Mir stellt sich die Frage, ob insbesondere „wenig computeraffine“ Menschen (DAUs) es schaffen, den Wahlcomputer sicher zu bedienen. Insbesondere bietet dies einen weiteren Weg für nicht nachweisbare Wahlfälschungen: Ein Wahlhelfer lässt einen Wähler wählen, und wenn der Wähler vergisst, die Stimme am Ende zu bestätigen, wartet der Wahlhelfer, bis der Wähler weg ist, geht an das Gerät und „korrigiert“ die Stimme. Das kann bei einer Wahlurne nicht so leicht passieren.

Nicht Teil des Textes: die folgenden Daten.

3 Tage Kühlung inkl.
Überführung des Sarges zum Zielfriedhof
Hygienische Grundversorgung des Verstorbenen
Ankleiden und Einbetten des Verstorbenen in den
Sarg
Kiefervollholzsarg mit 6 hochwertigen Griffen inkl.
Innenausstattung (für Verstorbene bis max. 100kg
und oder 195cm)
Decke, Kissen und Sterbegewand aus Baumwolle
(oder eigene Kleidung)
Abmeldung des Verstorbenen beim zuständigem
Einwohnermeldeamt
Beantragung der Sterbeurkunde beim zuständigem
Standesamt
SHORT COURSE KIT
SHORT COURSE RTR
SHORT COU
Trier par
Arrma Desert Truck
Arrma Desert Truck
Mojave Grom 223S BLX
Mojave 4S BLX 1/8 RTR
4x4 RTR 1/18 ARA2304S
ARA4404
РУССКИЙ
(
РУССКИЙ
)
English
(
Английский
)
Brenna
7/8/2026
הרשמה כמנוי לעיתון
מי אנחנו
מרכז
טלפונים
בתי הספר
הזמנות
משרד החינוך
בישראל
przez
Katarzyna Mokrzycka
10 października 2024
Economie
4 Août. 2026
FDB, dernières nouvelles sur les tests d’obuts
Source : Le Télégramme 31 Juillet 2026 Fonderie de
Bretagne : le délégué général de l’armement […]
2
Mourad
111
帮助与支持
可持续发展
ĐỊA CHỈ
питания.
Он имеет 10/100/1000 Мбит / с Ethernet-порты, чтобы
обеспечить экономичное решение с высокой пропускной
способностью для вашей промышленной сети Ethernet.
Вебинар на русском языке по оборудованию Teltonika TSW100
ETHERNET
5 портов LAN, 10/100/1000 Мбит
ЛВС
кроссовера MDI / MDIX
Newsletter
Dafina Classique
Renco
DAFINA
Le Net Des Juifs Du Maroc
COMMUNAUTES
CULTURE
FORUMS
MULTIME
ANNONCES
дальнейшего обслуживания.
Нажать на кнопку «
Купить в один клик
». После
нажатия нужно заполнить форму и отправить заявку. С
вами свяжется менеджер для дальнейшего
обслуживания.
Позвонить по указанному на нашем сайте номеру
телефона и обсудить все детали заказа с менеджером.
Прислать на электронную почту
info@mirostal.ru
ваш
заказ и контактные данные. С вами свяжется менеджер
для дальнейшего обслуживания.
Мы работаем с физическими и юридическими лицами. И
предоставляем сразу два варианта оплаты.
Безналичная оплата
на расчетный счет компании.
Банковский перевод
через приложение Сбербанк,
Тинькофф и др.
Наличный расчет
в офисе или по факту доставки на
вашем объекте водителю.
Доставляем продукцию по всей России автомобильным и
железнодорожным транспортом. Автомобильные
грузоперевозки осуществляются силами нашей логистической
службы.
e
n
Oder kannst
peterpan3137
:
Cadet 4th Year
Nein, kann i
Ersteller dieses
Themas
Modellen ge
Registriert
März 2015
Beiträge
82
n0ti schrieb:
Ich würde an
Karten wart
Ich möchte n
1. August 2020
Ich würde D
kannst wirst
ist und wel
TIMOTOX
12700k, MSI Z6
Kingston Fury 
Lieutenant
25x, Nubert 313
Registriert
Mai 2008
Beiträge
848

Ein weiteres und allgemeines Problem, welches aber schon oft angesprochen wurde und welches ich daher nur der Vollständigkeit halber erwähnen möchte: Eine manuelle Zählung kann durch jeden einfach nachgeprüft werden, bei Wahlcomputern ist dies nicht der Fall. Dadurch geht das Vertrauen in die Wahl und somit auch die damit gewählten Vertreter verloren, was der Demokratie und dem Vertrauen in selbige alles andere als zuträglich ist.

An dieser Stelle wollte ich eigentlich einen Aufruf starten, sich doch bitte als Wahlhelfer zur Verfügung zu stellen. Denn das kostet zwar einen ganzen Sonntag ohne angemessene Vergütung, allerdings wird damit das Argument „Wir haben zu wenige Wahlhelfer für manuelle Auszählungen“, mit dem immer wieder für Wahlcomputer geworben wird, ausgehebelt und ein starkes Zeichen für eine Papierwahl und die Demokratie gesetzt. Da ich mich selbst nicht als Wahlhelfer gemeldet habe (habe im Internet keine Informationen dazu gefunden, wie man sich dafür meldet) und es dank Hartz 4 offenbar inzwischen genug „freiwillige“ Wahlhelfer gibt, verzichte ich auf den Aufruf. Wer will, kann die Wahlen und Auszählungen aber trotzdem beobachten und in den Wahllokalen, wo Wahlcomputer benutzt werden, kritische Fragen stellen.

Wahlcomputer stehen in Hessen in folgenden Orten:
Alsbach-Hähnlein, Bad Soden, Lampertheim, Langen, Niedernhausen, Niestetal, Obertshausen und Viernheim

UPDATE: Die Probewahl in Langen habe ich leider aufgrund dummer Umstände verpasst, und die war wohl recht interessant. Telepolis berichtet in einem sehr lesenswerten Artikel: Wieder ein Eingabefehler (oder doch nicht? Nachprüfbar ist es nicht…) Interessant ist auch der Hinweis, dass solche Eingabefehler natürlich auch absichtlich geschehen könnten, um Wahlcomputer zu diskreditieren, nette Idee. Übrigens gab es wohl mehr als genug Wahlhelfer.